Danish Queen opens new museum telling refugee story

COPENHAGEN, Denmark (AP) — Queen Margrethe of Denmark opened a new museum on Saturday that tells the story of the generations of refugees who shaped Danish society, beginning with the Germans who fled the Soviet advance during World War II. world.

Flugt – The Danish Refugee Museum was established on the site of a camp in Oksboel, a town in southwestern Denmark, which housed up to 100,000 refugees from Germany in the post-war years.

Flugt – which means escape in Danish – also tells the story of immigrants from Iran, Lebanon, Hungary, Vietnam and elsewhere who fled their homelands and found refuge in the Scandinavian country. They tell their stories in their own words on large video screens.


“Being a refugee is not something you decide. It’s not a personal choice, it’s something that happens,” said Sawsan Gharib Dall, a stateless Palestinian woman born in a refugee camp in Lebanon. and who lived there until she ran away and came to Denmark. in 1985, said in a video.

Curator Claus Kjeld Jensen explained that the museum’s goal is to “turn numbers into people and convey the completely universal issues, emotions and many nuances associated with being a person on the run”.

The museum was designed by prominent Danish architect Bjarke Ingels and consists of a modern curved wood and glass building that connects two old brick annexes that were hospital buildings in the post-war years.

Ingels said the new museum has become more relevant as Denmark recently accepted refugees fleeing Russia’s war in Ukraine.

Outside the museum, a path leads visitors past plaques describing the fate of Germans who sought refuge in the camp, called Oksboellejren, between 1945 and 1949. Most of them eventually settled in East Germany. ‘West, but a cemetery on the site became the final resting place. place for those who died there.

The museum, which opens to the public on June 29, was funded by private donations and the German government, and German Vice Chancellor Robert Habeck represented his country at the opening ceremony on Saturday.

It is located 275 kilometers (170 miles) west of Copenhagen but only 95 kilometers (60 miles) from the border with Germany.

Denmark was once a haven for refugees. Of Denmark’s 5.8 million people, more than 650,000 are immigrants, while 208,000 are listed in state statistics as descendants of immigrants.

However, in recent years the country, with large-scale migration causing anxiety in the Western world, has sought to limit the number of newcomers it accepts. It has at times drawn international criticism for the way it has tried to discourage them from trying to settle there.

Caught between Germany and Sweden, Denmark took in only a small fraction of the more than one million people who arrived from Africa and the Middle East during the migration crisis year of 2015.

More than 11,500 people have applied for asylum in Denmark, while 1.1 million have done so in Germany and 163,000 in Sweden. Many saw Denmark only as a transit point due to Denmark’s tough stance.

In 2016, a law was passed allowing authorities to seize jewelry and other property from refugees to help fund housing and other services. In practice, it has only been implemented a handful of times.

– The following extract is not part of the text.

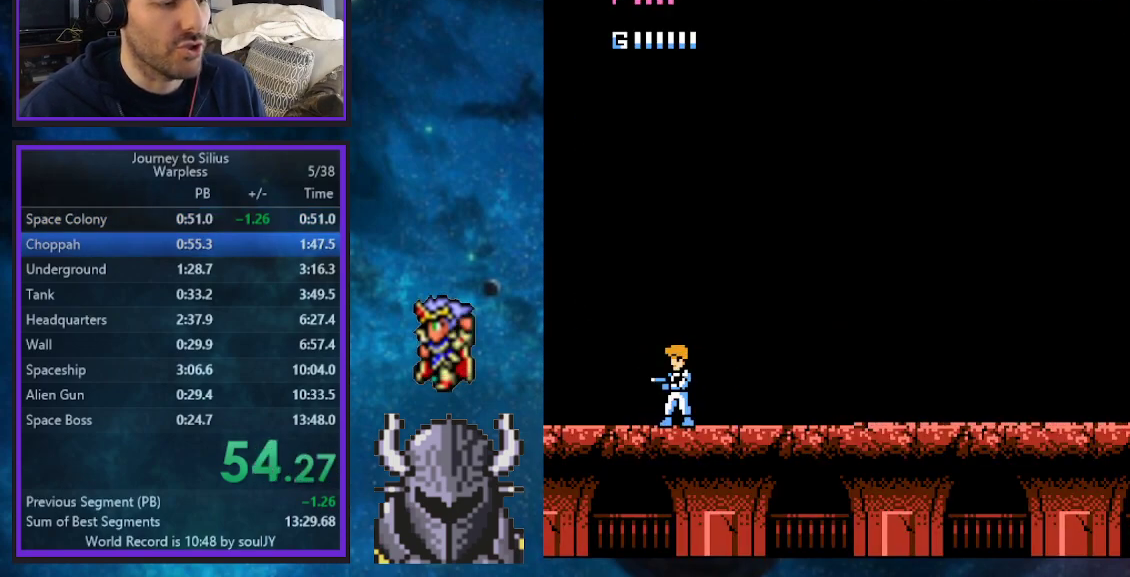
{"buttons": [], "events": [[50, "DPAD_RIGHT", "down"], [167, "B", "down"], [250, "B", "up"], [283, "DPAD_RIGHT", "up"]]}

Denmark has also revoked the residence permits of some Syrian refugees declaring parts of Syria “safe” and has toyed with the idea of ​​opening camps for asylum seekers in Rwanda.

Denmark has still not reached an agreement to send asylum seekers to Rwanda. However, Britain, which had similar plans, had to cancel its first planned flight of asylum seekers after the intervention of the European Court of Human Rights, which cited “a real risk of irreversible harm “.

According to official statistics, 2,717 people applied for asylum in Denmark this year.